**Job item**.
Copy nothing but the lines below running from the line containing "Mentions légales" through the line containing "VoidLink – A", both end lines included.

[Collected data]
====
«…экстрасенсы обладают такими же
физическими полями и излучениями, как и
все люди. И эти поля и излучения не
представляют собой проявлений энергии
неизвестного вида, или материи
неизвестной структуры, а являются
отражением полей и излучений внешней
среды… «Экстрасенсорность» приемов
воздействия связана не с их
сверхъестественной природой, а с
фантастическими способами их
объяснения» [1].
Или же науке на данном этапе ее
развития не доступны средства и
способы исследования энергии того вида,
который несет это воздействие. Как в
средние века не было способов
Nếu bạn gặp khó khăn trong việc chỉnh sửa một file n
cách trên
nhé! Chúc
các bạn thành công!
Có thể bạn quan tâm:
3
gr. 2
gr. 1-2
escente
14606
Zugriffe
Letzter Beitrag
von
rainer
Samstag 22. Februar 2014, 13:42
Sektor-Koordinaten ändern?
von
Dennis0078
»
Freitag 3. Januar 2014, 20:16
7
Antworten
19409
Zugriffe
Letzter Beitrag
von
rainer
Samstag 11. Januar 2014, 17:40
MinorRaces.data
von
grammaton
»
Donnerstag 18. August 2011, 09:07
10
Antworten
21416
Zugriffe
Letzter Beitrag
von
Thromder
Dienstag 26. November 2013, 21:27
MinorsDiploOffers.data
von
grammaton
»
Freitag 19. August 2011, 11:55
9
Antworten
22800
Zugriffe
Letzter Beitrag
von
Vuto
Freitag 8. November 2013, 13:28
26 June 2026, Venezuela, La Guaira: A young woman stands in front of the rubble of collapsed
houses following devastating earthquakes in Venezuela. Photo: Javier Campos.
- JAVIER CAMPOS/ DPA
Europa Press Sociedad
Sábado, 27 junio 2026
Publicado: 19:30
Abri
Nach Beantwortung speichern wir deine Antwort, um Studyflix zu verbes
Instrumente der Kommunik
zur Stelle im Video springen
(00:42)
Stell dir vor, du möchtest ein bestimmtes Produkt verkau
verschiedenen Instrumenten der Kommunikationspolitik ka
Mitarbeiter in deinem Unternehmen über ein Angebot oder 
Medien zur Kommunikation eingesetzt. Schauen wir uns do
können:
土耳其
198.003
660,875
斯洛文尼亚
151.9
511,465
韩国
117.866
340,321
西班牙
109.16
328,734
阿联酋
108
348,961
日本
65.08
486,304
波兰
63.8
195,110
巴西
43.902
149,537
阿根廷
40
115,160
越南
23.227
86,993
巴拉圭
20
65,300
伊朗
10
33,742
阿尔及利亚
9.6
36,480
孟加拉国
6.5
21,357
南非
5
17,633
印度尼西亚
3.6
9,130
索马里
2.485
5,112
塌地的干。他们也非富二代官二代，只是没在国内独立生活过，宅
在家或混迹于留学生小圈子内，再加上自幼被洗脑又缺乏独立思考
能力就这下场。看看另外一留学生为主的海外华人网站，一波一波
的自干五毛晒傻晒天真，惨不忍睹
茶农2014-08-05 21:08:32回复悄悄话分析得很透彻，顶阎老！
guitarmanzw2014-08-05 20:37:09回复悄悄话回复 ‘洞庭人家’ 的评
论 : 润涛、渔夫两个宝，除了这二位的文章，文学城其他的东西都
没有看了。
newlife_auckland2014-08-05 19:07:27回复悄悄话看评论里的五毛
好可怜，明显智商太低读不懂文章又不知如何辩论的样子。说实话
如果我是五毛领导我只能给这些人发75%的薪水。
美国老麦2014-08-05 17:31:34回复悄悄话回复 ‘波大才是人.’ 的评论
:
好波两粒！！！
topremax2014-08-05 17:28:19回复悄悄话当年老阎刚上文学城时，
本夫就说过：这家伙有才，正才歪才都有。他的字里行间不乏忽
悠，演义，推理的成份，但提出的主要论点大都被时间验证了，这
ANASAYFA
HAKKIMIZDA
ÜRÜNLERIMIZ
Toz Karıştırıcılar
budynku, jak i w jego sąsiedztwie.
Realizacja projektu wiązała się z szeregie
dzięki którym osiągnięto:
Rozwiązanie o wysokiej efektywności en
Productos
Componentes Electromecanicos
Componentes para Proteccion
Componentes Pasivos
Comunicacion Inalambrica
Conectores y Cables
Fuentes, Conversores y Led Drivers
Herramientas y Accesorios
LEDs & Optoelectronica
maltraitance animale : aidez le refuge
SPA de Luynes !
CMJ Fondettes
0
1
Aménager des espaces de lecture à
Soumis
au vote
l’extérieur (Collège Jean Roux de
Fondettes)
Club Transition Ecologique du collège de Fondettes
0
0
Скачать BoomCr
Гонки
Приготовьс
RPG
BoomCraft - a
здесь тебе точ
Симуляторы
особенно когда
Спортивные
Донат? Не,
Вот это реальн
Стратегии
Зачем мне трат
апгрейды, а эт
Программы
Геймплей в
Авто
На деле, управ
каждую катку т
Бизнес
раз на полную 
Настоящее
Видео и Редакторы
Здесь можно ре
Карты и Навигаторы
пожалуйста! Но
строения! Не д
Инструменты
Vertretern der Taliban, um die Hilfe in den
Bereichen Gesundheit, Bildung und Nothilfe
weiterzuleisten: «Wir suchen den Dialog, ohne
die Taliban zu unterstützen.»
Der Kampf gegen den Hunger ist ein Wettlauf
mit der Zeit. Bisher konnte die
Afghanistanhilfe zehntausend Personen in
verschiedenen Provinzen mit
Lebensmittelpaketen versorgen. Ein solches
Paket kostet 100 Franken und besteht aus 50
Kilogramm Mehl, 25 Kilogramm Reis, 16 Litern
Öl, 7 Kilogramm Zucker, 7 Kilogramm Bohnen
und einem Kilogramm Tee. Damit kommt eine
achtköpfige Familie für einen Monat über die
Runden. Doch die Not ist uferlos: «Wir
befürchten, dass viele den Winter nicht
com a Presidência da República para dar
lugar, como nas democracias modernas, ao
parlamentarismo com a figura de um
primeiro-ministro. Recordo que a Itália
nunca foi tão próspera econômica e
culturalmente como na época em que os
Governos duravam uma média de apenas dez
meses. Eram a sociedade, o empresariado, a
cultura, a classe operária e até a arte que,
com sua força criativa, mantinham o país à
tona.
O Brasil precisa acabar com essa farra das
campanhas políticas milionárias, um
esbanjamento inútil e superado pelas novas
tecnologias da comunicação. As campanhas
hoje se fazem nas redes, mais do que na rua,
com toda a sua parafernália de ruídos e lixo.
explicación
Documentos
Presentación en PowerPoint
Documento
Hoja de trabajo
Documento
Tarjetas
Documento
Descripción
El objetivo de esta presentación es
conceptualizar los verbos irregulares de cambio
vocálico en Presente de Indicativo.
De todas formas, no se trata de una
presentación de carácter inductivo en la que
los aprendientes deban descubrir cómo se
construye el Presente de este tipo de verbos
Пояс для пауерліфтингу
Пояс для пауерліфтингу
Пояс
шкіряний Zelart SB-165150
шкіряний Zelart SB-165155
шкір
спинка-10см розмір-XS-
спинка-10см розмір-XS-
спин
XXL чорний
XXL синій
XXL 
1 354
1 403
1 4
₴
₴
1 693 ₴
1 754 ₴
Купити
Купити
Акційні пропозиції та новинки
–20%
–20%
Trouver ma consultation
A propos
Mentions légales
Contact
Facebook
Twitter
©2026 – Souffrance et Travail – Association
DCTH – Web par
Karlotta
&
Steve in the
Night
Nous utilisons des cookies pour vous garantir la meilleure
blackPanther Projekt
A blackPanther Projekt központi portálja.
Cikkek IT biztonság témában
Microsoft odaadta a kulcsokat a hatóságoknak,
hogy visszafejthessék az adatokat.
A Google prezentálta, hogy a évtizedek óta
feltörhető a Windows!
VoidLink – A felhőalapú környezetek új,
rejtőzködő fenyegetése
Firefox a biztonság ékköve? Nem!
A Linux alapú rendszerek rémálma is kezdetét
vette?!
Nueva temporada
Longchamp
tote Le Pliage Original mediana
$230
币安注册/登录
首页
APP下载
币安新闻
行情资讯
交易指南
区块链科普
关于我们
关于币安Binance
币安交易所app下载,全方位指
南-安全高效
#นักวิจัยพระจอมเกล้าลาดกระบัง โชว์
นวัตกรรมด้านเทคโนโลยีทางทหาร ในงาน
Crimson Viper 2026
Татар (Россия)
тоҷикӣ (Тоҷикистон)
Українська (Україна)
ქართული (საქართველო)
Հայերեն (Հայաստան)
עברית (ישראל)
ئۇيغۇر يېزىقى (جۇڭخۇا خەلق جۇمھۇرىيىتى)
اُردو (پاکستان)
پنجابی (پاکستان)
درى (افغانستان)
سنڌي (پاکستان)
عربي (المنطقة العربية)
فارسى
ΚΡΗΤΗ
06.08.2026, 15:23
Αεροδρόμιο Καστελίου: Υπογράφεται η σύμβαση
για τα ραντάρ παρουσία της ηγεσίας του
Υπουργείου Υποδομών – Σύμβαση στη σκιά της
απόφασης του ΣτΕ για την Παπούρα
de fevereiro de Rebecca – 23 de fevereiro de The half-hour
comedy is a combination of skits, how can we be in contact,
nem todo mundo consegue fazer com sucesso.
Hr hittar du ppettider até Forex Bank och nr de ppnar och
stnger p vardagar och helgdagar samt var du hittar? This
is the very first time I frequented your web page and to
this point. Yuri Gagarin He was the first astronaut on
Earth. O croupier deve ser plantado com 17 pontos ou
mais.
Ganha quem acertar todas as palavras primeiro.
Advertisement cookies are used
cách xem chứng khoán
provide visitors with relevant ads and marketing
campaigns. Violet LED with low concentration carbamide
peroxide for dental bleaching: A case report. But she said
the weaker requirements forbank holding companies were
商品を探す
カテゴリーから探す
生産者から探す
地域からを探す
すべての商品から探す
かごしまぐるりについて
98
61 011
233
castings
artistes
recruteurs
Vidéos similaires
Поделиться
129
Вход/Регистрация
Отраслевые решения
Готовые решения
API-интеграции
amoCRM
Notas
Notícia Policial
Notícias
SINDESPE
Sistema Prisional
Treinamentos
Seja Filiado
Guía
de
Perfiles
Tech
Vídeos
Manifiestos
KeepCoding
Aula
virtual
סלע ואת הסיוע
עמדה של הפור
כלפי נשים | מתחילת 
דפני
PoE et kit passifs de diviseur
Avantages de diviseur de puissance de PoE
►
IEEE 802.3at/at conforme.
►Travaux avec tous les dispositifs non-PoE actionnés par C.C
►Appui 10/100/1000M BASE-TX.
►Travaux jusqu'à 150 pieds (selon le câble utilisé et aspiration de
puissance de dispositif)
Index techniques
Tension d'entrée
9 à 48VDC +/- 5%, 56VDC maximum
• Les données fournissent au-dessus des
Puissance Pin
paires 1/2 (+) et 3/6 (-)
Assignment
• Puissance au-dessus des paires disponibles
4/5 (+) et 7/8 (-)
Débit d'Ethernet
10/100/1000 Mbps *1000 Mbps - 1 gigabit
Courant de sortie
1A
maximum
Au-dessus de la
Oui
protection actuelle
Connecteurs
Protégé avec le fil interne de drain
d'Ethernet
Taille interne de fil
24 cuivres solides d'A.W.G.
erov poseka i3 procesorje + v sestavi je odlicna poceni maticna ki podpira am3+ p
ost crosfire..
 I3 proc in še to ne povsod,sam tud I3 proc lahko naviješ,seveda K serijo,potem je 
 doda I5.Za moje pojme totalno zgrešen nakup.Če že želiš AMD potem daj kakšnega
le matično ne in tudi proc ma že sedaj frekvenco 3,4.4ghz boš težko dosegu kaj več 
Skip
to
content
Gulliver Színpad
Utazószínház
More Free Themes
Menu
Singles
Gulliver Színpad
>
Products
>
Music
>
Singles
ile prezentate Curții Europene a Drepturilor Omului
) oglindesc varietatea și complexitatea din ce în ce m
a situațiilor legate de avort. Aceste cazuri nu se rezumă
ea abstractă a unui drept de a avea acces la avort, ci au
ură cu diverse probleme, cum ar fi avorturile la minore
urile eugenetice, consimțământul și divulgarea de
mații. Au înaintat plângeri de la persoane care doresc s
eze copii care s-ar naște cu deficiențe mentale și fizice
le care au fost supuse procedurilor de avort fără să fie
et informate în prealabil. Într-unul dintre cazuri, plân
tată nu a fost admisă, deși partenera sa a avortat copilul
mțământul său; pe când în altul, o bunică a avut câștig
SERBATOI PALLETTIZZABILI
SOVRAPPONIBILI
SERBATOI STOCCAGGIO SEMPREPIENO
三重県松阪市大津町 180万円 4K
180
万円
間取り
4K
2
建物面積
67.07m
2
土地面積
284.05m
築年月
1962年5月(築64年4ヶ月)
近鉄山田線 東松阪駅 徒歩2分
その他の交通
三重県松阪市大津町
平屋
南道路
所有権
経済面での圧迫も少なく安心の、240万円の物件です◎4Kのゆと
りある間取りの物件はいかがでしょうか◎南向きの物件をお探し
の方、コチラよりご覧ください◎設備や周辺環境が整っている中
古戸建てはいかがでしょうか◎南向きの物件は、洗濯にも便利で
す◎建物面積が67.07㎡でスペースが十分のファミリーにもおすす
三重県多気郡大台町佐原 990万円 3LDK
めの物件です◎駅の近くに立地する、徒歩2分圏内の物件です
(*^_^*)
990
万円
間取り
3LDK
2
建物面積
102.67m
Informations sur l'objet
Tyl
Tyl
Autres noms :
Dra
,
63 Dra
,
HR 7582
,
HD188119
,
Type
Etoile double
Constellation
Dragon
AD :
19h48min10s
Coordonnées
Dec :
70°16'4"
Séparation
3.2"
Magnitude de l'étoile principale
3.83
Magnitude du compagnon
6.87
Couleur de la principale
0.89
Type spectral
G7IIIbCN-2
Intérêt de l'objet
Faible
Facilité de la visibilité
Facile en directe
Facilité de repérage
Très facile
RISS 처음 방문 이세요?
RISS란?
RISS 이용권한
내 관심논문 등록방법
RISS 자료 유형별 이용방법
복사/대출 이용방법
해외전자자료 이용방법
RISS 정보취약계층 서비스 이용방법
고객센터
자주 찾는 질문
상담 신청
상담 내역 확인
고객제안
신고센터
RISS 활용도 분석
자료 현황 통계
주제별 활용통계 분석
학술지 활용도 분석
====
**Problem solution**.
Mentions légales
Contact
Facebook
Twitter
©2026 – Souffrance et Travail – Association
DCTH – Web par
Karlotta
&
Steve in the
Night
Nous utilisons des cookies pour vous garantir la meilleure
blackPanther Projekt
A blackPanther Projekt központi portálja.
Cikkek IT biztonság témában
Microsoft odaadta a kulcsokat a hatóságoknak,
hogy visszafejthessék az adatokat.
A Google prezentálta, hogy a évtizedek óta
feltörhető a Windows!
VoidLink – A felhőalapú környezetek új,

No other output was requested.